The fine grain size of shales means oil and gas do not automatically flow out under pressure and it is not possible to sweep the reservoir with water or gas. Instead, fractures must be propagated in the rock using pressurised fluid containing a complex mixture of chemicals (see High hopes for shale feature). These chemicals serve a number of roles, including controlling the viscosity of the fracking fluid, etching new channels, keeping the fractures open and protecting equipment.
‘Drilling capabilities are particularly important, but in fracking the chemistry is extremely important also, and the chemical cocktails that are used have evolved over time,’ says Tyner.
The dimensions of cracks generated by fracking are variable, but a typical fracture might be 1cm wide by 30m high, extending over 100m. As the pressurised fracking fluid opens a crack, materials known as proppants are pumped in to keep it open. They need to be strong, to prevent the crack from closing, and permeable, to allow the flow of oil and gas to the well. Commonly used proppants include sand, ceramics and sintered bauxite.
Modern refinements of these proppants include resin coated sands that form a lattice, preventing grains from moving as the oil and gas is extracted, and ultra-light proppants made of porous ceramic or cellulose–resin mixtures. Selecting the best proppant is crucial to optimising the productivity of a reservoir, and requires good analysis of the properties of the shale, including particle size and density. Other key chemical ingredients of fracking fluids are breakers, which reduce the viscosity of the fluid once the fracture has been generated. This helps to ensure the fluid deposits the proppant as it moves through the crack.
The oil and gas held in shale deposits was once thought to be irrecoverable. The DOE’s investment in research, coupled with the price incentive to translate these technologies, means the US has seen a surge in gas production from these sources. It is now poised to overtake Saudi Arabia as the world’s biggest producer of crude oil in 2013.
My sense is that $60 per barrel is the low where the technology backs out
As Bob Dudley, chief executive of BP, noted during the company’s annual ‘Outlook on global supplies’ presentation in January, average oil prices from 2007–2011 were 220% above the average for 1997–2001. These high prices are supporting the expansion of supply, underpinned by the development of new technologies, as the shale revolution illustrates. Oil and gas from shale will ‘account for almost one fifth of the increase in global energy supply to 2030,’ Dudley said.

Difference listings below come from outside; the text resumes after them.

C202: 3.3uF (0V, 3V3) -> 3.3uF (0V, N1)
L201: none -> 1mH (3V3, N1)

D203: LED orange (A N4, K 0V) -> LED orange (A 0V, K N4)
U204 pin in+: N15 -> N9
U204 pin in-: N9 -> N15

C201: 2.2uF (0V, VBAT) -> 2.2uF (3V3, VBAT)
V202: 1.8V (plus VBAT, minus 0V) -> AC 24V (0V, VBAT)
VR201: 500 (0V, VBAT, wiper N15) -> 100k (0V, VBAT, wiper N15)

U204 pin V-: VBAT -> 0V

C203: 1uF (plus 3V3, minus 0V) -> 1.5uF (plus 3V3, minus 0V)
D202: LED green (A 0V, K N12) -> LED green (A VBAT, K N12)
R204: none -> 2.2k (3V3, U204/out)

Newer technologies are also waiting in the wings, including the use of supercritical carbon dioxide for oil recovery, applying electrical pulses rather than fracking water to make fractures in shale, and microbial EOR, in which bacteria would be used to digest oil. The DOE is continuing to invest in R&D for EOR, in particular looking at ways to optimise the use of supercritical carbon dioxide to overcome the problem of fingering.

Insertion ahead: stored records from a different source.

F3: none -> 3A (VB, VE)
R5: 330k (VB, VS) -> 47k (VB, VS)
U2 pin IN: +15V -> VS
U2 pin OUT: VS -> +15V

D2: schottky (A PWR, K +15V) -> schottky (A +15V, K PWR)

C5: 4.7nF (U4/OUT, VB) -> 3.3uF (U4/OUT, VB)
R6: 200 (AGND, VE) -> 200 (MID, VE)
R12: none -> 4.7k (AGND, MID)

Oil companies are focusing on technologies for improving recovery levels, both in-house and in collaborations with academics and specialist companies. For example, scientists at Shell are working on chemical EOR with the University of Texas Center for Petroleum and Geosystems Engineering in the US. At the same time, the company also has a research agreement with the oilfield services company Schlumberger to increase recovery rates and extend the life of oil and gas fields.

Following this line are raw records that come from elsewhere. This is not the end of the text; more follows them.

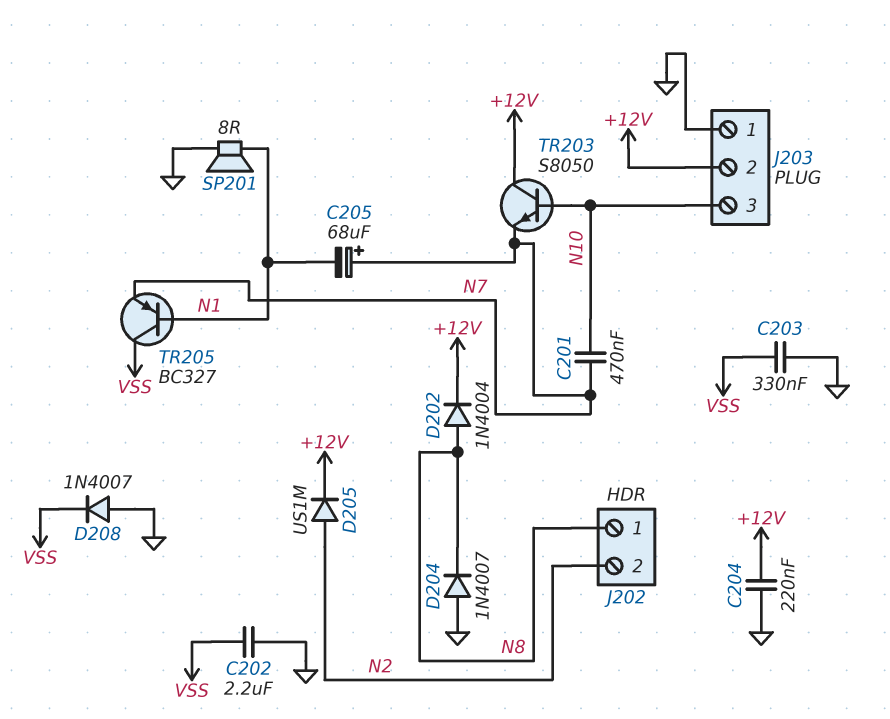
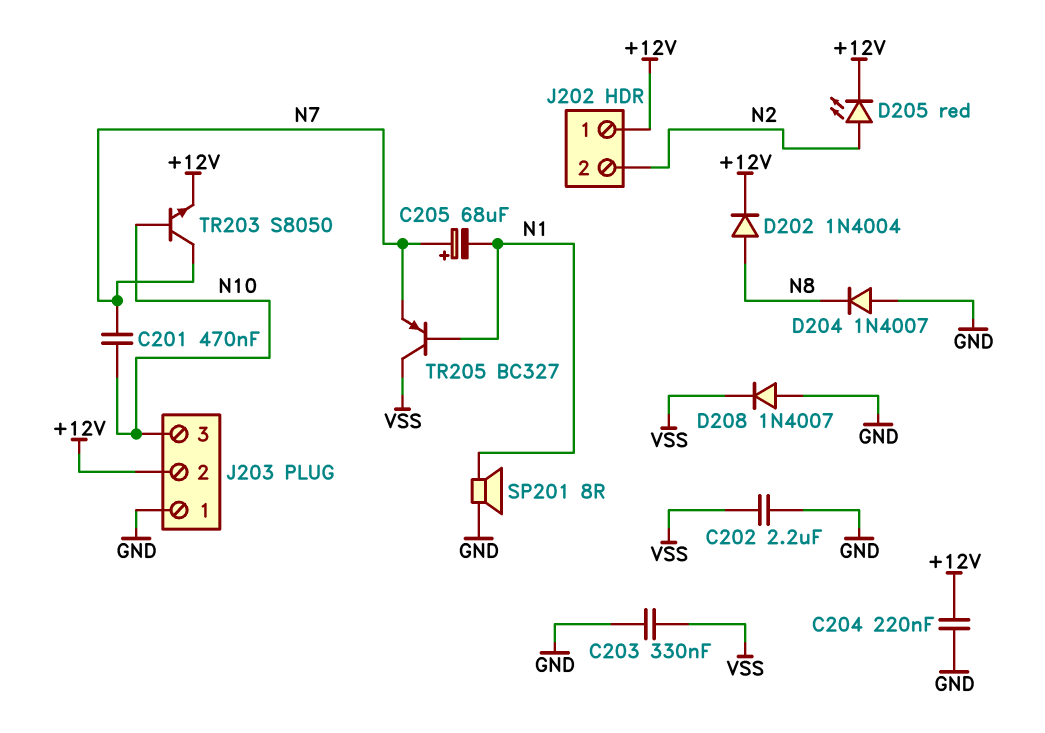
D205: diode US1M (A N2, K +12V) -> LED red (A N2, K +12V)
J202 pin 1: N8 -> +12V
TR203: NPN S8050 (B N10, C +12V, E N7) -> NPN S8050 (B N10, C N7, E +12V)

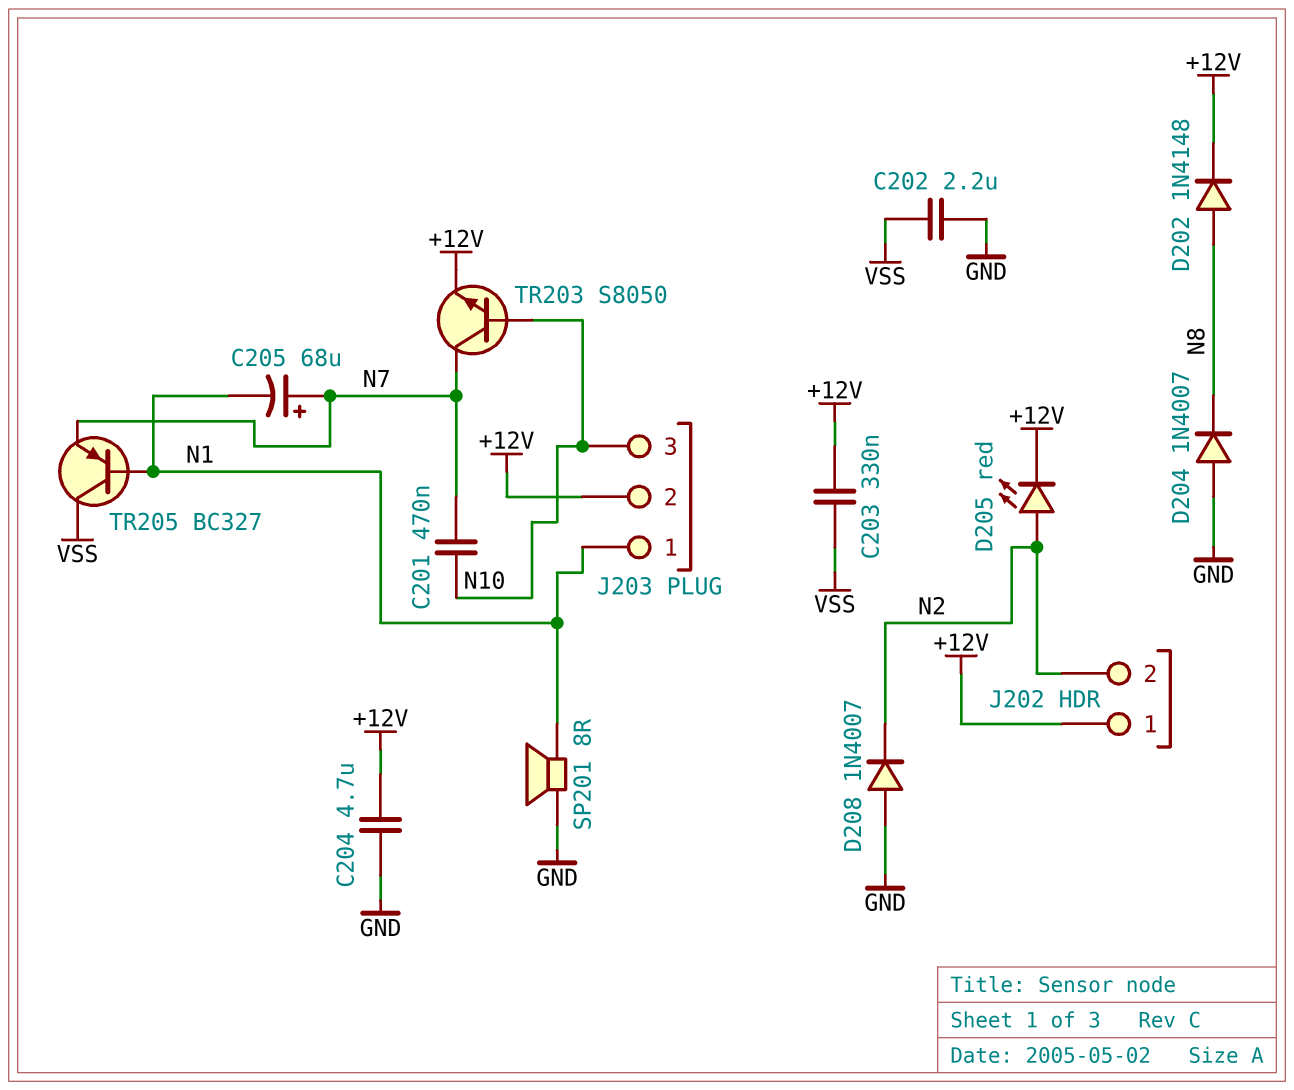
C203: 330nF (GND, VSS) -> 330nF (+12V, VSS)
C204: 220nF (+12V, GND) -> 4.7uF (+12V, GND)
D202: diode 1N4004 (A N8, K +12V) -> diode 1N4148 (A N8, K +12V)
D208: diode 1N4007 (A GND, K VSS) -> diode 1N4007 (A GND, K N2)
J203 pin 1: GND -> N1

Tyner notes that the DOE has three reference prices – $200, $135 and $60 per barrel – against which it assesses the cost–benefits of EOR and technologies for exploiting unconventional resources. ‘My sense is $60 per barrel is the low where the technology backs out,’ he says. But the continuing growth in demand for oil, in particular from developing countries, means the wave of innovation is set to continue.